The features of a mortgage loan are enumerated below:
1. Loan Amount
Typically, prominent lenders provide a loan amount equivalent to 60% – 75% of the collateralized property’s value. The determination of such a loan to value (LTV) ratio for what is a mortgage loan is subject to an applicant’s eligibility and certain parameters. These criteria and parameters include an applicant’s income, his/her age, and area of the property to be mortgaged.
Nevertheless, borrowers can utilize the loan amount to meet multiple expenditures like a child’s education, marriage, etc. Furthermore, individuals can also consolidate their multiple debts using a loan against property. Individuals can manage their finances better through debt consolidation.
2. Affordable Interest Rates
One of the most significant advantages of a mortgage loan is the low-interest rates it invites. Since a loan against property carries less risk for a borrower, the interest rates on it are lower compared to unsecured credit facilities. This feature, in turn, mitigates the repayment burden of borrowers considerably.
3. Long Repayment Tenor
The repayment tenor for a LAP loan can go up to 20 years for salaried individuals and 18 years for self-employed individuals. Since EMIs are inversely related to tenor, individuals opting for a longer tenor can repay their loans in more affordable installments. However, tenor increases the cost of a loan.
Therefore, individuals might consider weighing their financial footing against EMIs across different periods of repayment. That would simplify their repayment and ease their financial burden.
4. Simple Availing Process
A loan against property is simple and quick to avail with straightforward eligibility criteria and nominal documentation process.
5. Facilitates Balance Transfers
Individuals can also choose to transfer the balance from their existing high-interest loan to a mortgage loan that invites low-interest rates.
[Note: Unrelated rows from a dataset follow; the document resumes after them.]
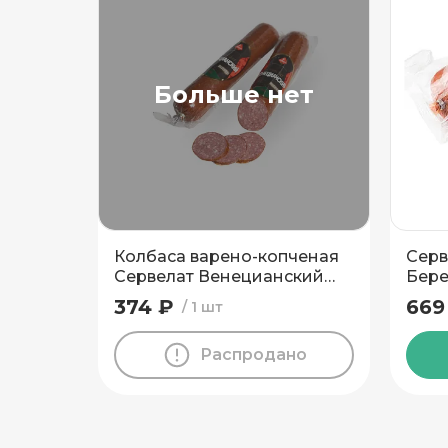
Подтвердить адрес
Больше нет
Колбаса варено-копченая
Серв
Сервелат Венецианский
Бере
высший сорт Пинский МК
374 ₽
669
1 шт
400 гр
Распродано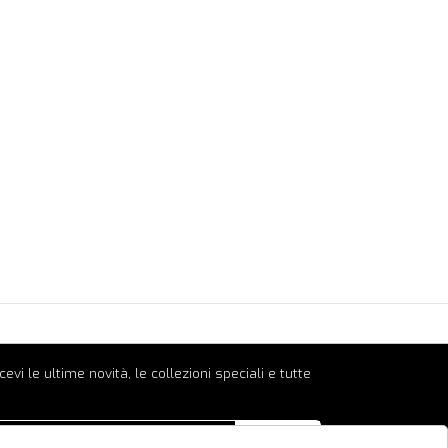
ricevi le ultime novità, le collezioni speciali e tutte
INVIA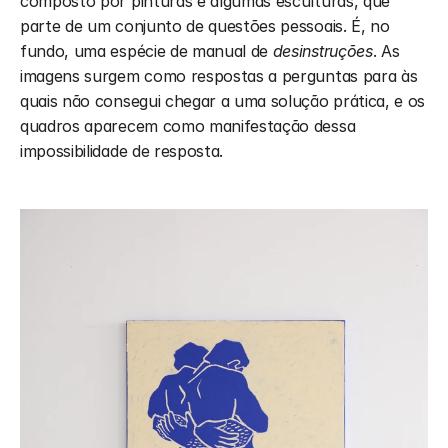
composto por pinturas e algumas esculturas, que 
parte de um conjunto de questões pessoais. É, no 
fundo, uma espécie de manual de 
desinstruções
. As 
imagens surgem como respostas a perguntas para às 
quais não consegui chegar a uma solução prática, e os 
quadros aparecem como manifestação dessa 
impossibilidade de resposta. 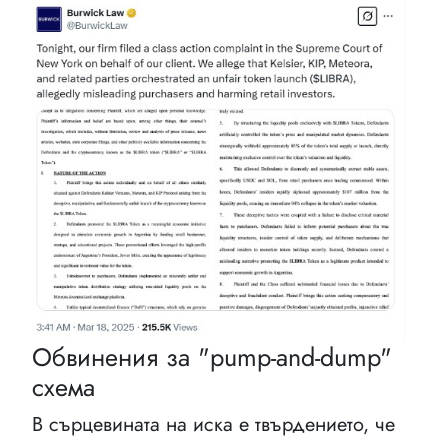
Обвинения за "pump-and-dump"
схема
В сърцевината на иска е твърдението, че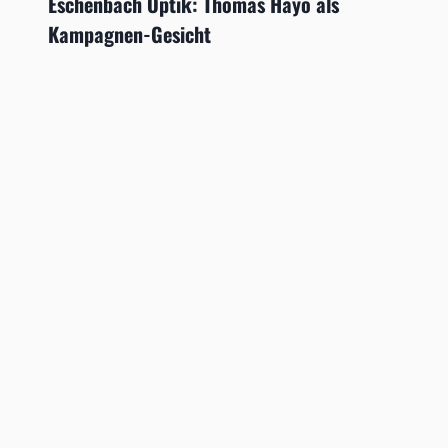
Eschenbach Optik: Thomas Hayo als
Kampagnen-Gesicht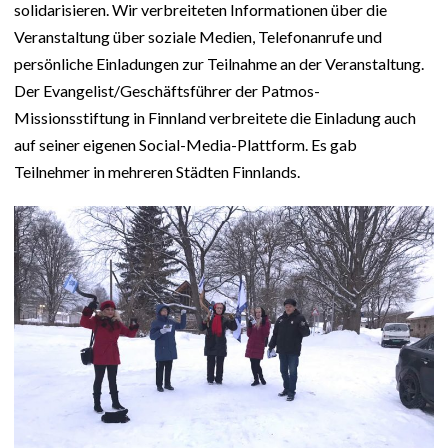
solidarisieren. Wir verbreiteten Informationen über die
Veranstaltung über soziale Medien, Telefonanrufe und
persönliche Einladungen zur Teilnahme an der Veranstaltung.
Der Evangelist/Geschäftsführer der Patmos-
Missionsstiftung in Finnland verbreitete die Einladung auch
auf seiner eigenen Social-Media-Plattform. Es gab
Teilnehmer in mehreren Städten Finnlands.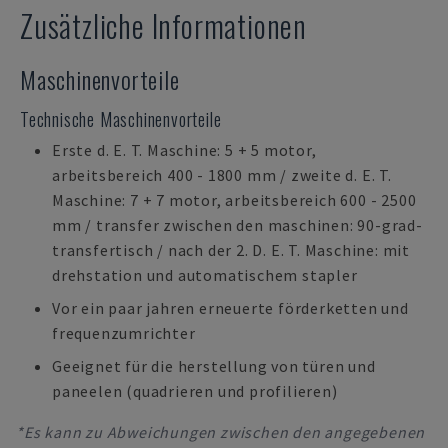
Zusätzliche Informationen
Maschinenvorteile
Technische Maschinenvorteile
Erste d. E. T. Maschine: 5 + 5 motor,
arbeitsbereich 400 - 1800 mm / zweite d. E. T.
Maschine: 7 + 7 motor, arbeitsbereich 600 - 2500
mm / transfer zwischen den maschinen: 90-grad-
transfertisch / nach der 2. D. E. T. Maschine: mit
drehstation und automatischem stapler
Vor ein paar jahren erneuerte förderketten und
frequenzumrichter
Geeignet für die herstellung von türen und
paneelen (quadrieren und profilieren)
*Es kann zu Abweichungen zwischen den angegebenen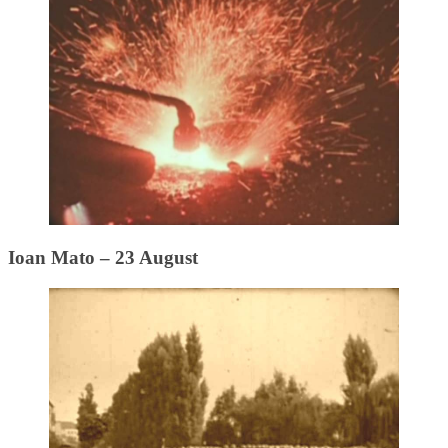
Ioan Mato – 23 August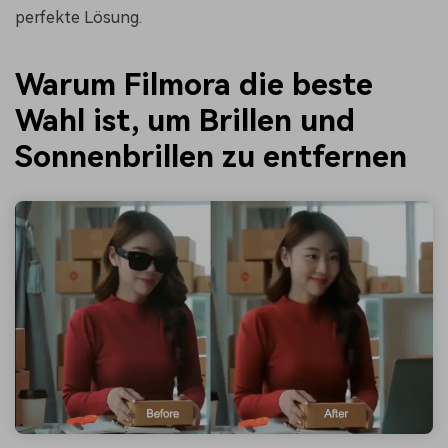
perfekte Lösung.
Warum Filmora die beste
Wahl ist, um Brillen und
Sonnenbrillen zu entfernen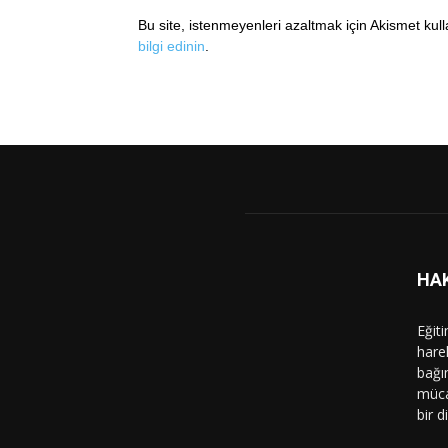
Bu site, istenmeyenleri azaltmak için Akismet kul
bilgi edinin
.
HA
Eğit
hare
bağı
müca
bir d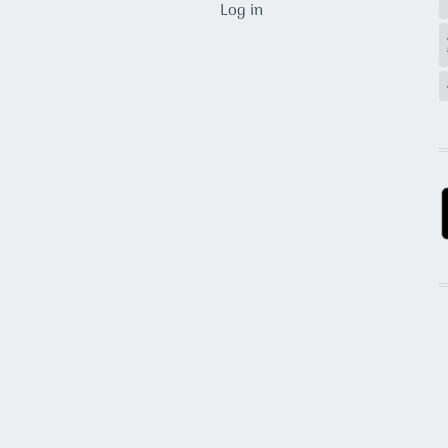
Log in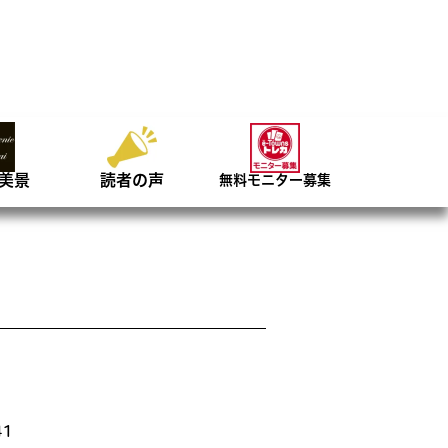
美景
読者の声
無料モニター募集
1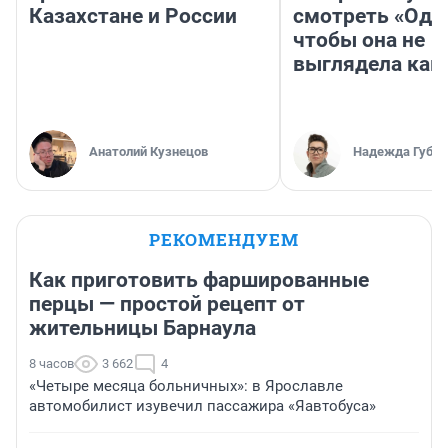
Казахстане и России
смотреть «Оди
чтобы она не
выглядела как
Анатолий Кузнецов
Надежда Губар
РЕКОМЕНДУЕМ
Как приготовить фаршированные
перцы — простой рецепт от
жительницы Барнаула
8 часов
3 662
4
«Четыре месяца больничных»: в Ярославле
автомобилист изувечил пассажира «Яавтобуса»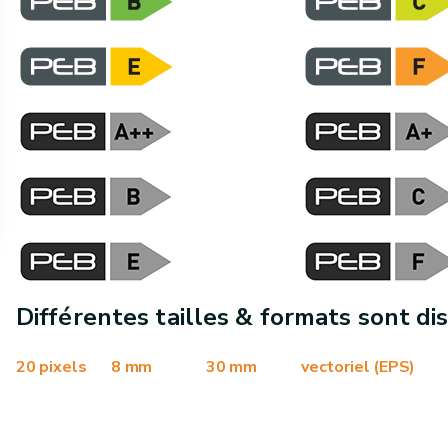
Différentes tailles & formats sont dis
20 pixels
8 mm
30 mm
vectoriel (EPS)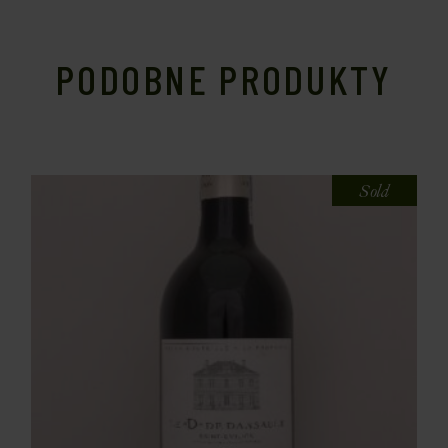
PODOBNE PRODUKTY
Sold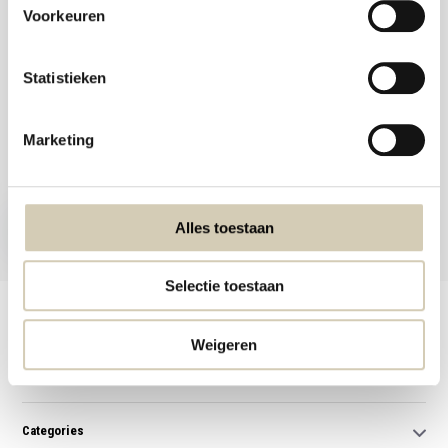
Voorkeuren
Statistieken
Meld je aan voor onze nieuwsbrief en ontvang de beste aanbiedingen en
Marketing
biologische recepten!
Subscribe now
Alles toestaan
* Read legal restrictions here
Selectie toestaan
Customer service
Weigeren
My account
Categories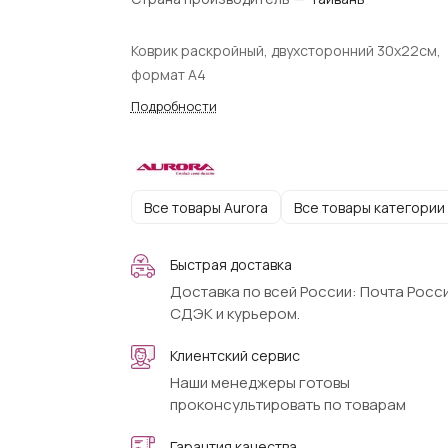
Коврик раскройный, двухсторонний 30х22см,
формат А4
Подробности
Все товары Aurora
Все товары категории
Быстрая доставка
Доставка по всей России: Почта Росси
СДЭК и курьером.
Клиентский сервис
Наши менеджеры готовы
проконсультировать по товарам
Гарантия качества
Thereby, borrowers can ease their repayment burden conveniently and with minimum hassle.
6. Low to Zero Prepayment Charges
Lastly, reputed lenders do not levy any charge to prepay or foreclose a mortgage loan that carries floating interest rates. Therefore, individuals coming into windfall gains or improved financial conditions can cut their tenor short and, in turn, reduce their repayment burden.
Regardless, when understanding what is a mortgage loan, individuals should know that they can avail these against their self-occupied or rented residential properties, as well as commercial and industrial properties. However, residential properties typically fetch the lowest interest rates.